Others opine that  increasing health consciousness amongst the Nigerian middle class, religious beliefs and Sharia laws in some part of the Northern region are part of the challenges of the industry.
Also challenging the market share of brewers is  increasing competition from non-alcoholic beverages as well as other alcoholic beverages such as the low end gin products (Alomo bitters) .
Analysts have said the brewers have not performed  as expected in recent times, fingering insecurity in the country as part of its challenges.
”The results have not been good. Weak demand for its products is affecting its bottom-line. Its big market in the North East which has been affected adversely by the nefarious activities of Boko Haram”, Said a Lagos based analyst, Managing Director, High Cap Securities Limited, David Adonri.
Similarly, Managing Director of Crane Securities Limited, Mr Mike Ezeh, told Business Hallmark that it is difficult for companies to perform magic in an economy that is experiencing recession.
”The company has been posting losses.
Information drives the market, so if there is a good information it affects any company’s shares positively and negatively if it otherwise”, he said.
Agusto & Co., Research, Credit Ratings, Credit Risk Management had rated Guinness Nigeria Plc a in 2015 as having inadequate working capital, adding that stiff competition for products in the value segments and Sub-optimal distribution network in rural areas are also some its challenges.

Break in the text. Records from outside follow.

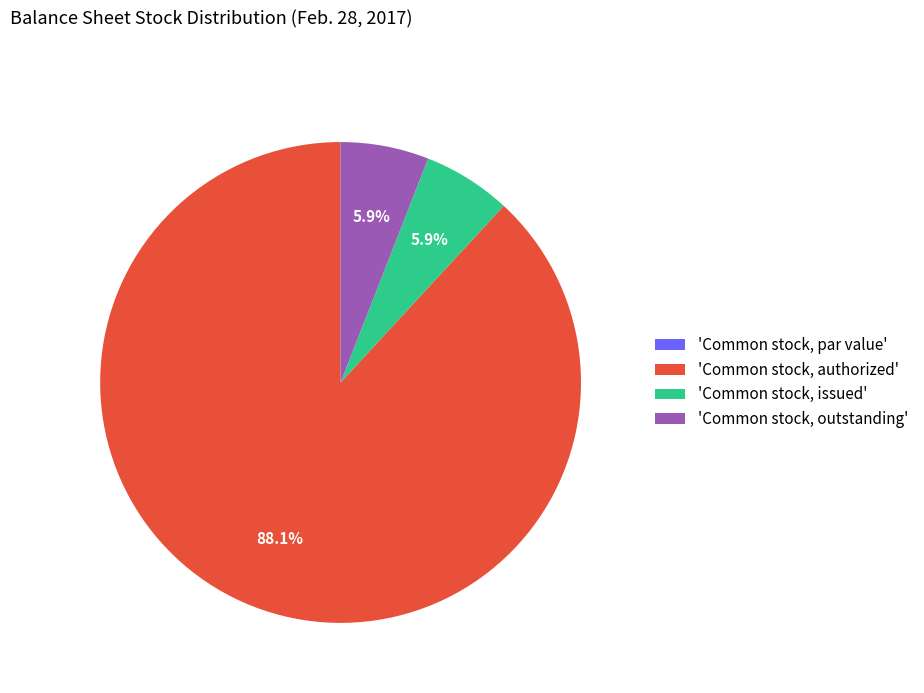

What is the largest slice in the pie chart?

'Common stock, authorized'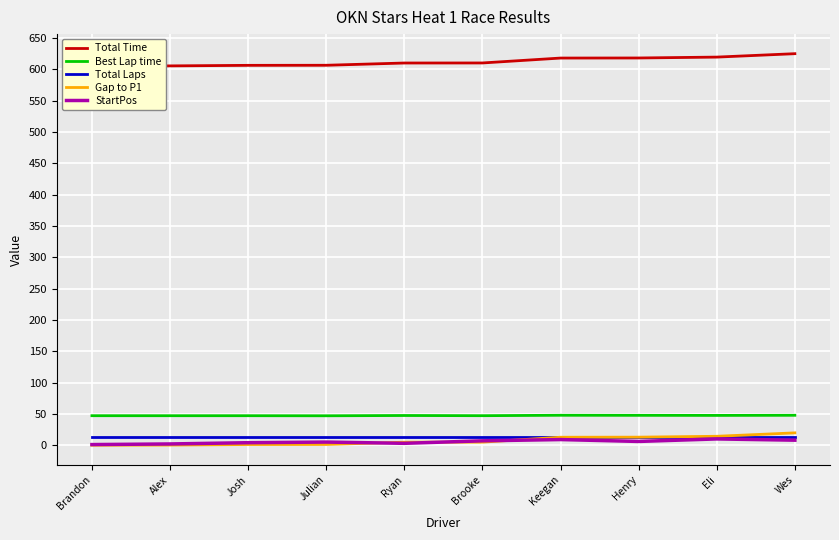

What is the maximum value shown in the chart?

625.1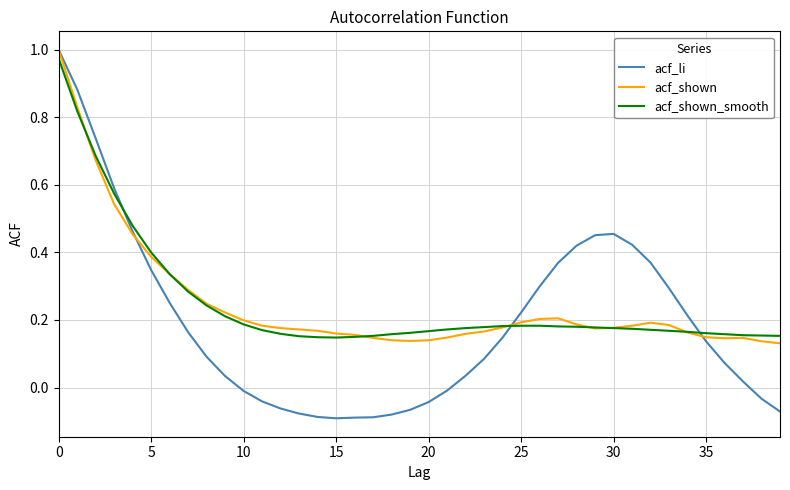

How many values in the acf_li series are below 0?

14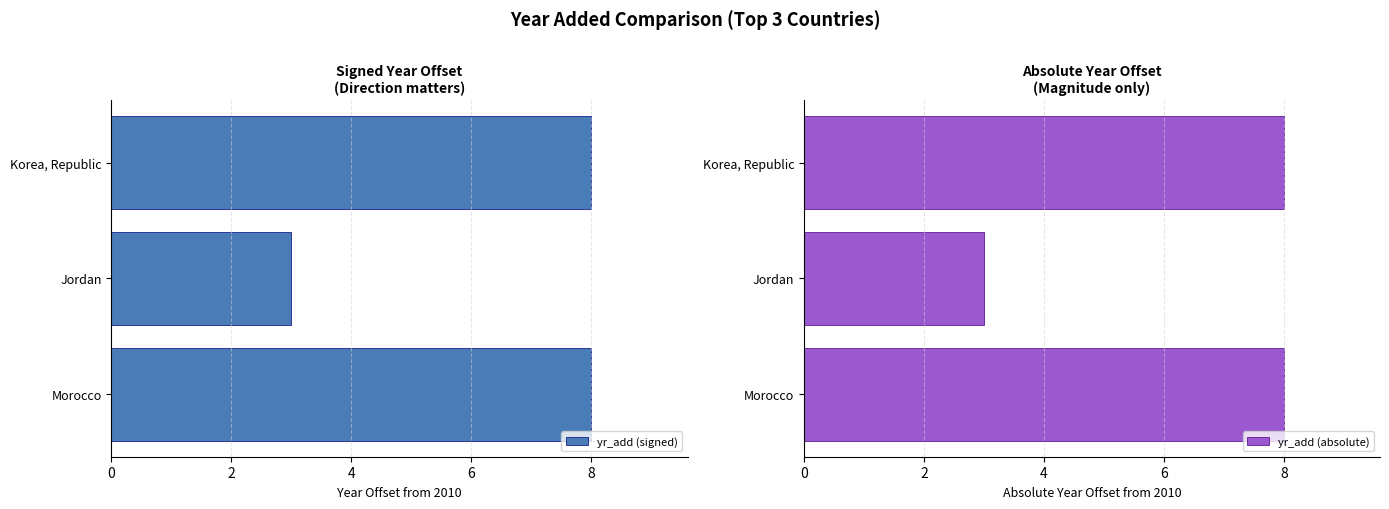

What is the sum of all yr_add (signed) values?

19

On the contrary, GTI research has expressed optimism that the Nigerian middle class was growing,  “we estimate a current installed capacity deficit of 53 million hectolitres to service the potential market”. GTI paints a rossy picture of a normal country with a normal economy. But analysts are not particularly impressed by the argument, as they do not see something significant that would propel the economy taking place in the next three years. However, the consensus is that the macro-economy in Nigeria has a role to play in the sustainable health of any sector in the country. Therefore, the good or bad of the economy will determine to a reasonable extent to the performance of the brewers.